Problem to solve: When you find the line with "the evergreen tree at (625,58): 1546" among the records below, reproduce it and each line after it exactly, ending with the line with "the evergreen tree at (81,44): 5972".

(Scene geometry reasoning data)
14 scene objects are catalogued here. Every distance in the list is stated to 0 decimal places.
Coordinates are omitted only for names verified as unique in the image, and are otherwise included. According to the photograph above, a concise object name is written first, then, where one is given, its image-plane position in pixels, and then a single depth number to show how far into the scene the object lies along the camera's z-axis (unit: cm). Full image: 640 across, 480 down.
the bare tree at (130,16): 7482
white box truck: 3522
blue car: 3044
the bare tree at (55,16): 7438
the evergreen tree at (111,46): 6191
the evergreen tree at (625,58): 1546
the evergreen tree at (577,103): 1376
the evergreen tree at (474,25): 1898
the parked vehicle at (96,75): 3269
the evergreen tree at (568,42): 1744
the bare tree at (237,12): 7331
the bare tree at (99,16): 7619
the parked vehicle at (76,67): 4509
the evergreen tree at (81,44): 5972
==
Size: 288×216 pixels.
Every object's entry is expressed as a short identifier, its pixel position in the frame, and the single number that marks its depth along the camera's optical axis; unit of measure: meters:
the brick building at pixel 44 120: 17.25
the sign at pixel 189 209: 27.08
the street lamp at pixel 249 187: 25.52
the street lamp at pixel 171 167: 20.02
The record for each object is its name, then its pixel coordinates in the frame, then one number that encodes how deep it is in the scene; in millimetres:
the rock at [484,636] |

Exercise solution:
the evergreen tree at (625,58): 1546
the evergreen tree at (577,103): 1376
the evergreen tree at (474,25): 1898
the parked vehicle at (96,75): 3269
the evergreen tree at (568,42): 1744
the bare tree at (237,12): 7331
the bare tree at (99,16): 7619
the parked vehicle at (76,67): 4509
the evergreen tree at (81,44): 5972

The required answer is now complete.